(Records drawn from a dataset)
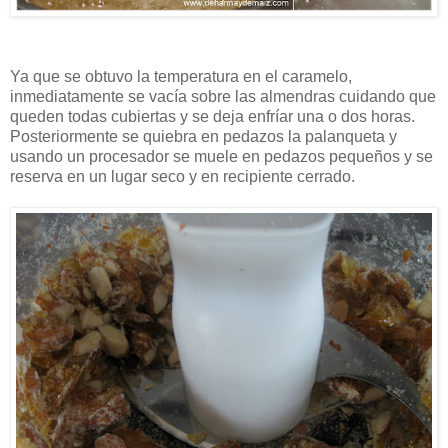
Ya que se obtuvo la temperatura en el caramelo,
inmediatamente se vacía sobre las almendras cuidando que
queden todas cubiertas y se deja enfríar una o dos horas.
Posteriormente se quiebra en pedazos la palanqueta y
usando un procesador se muele en pedazos pequeños y se
reserva en un lugar seco y en recipiente cerrado.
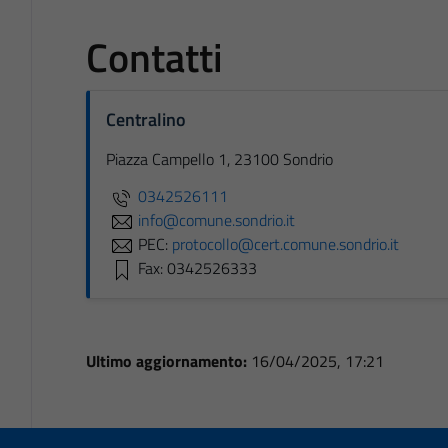
Contatti
Centralino
Piazza Campello 1, 23100 Sondrio
0342526111
info@comune.sondrio.it
PEC:
protocollo@cert.comune.sondrio.it
Fax: 0342526333
Ultimo aggiornamento:
16/04/2025, 17:21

■ Directions for this task:
Copy out, from the data above, each line where the string "comune" is present.

■ Task answer:
info@comune.sondrio.it
protocollo@cert.comune.sondrio.it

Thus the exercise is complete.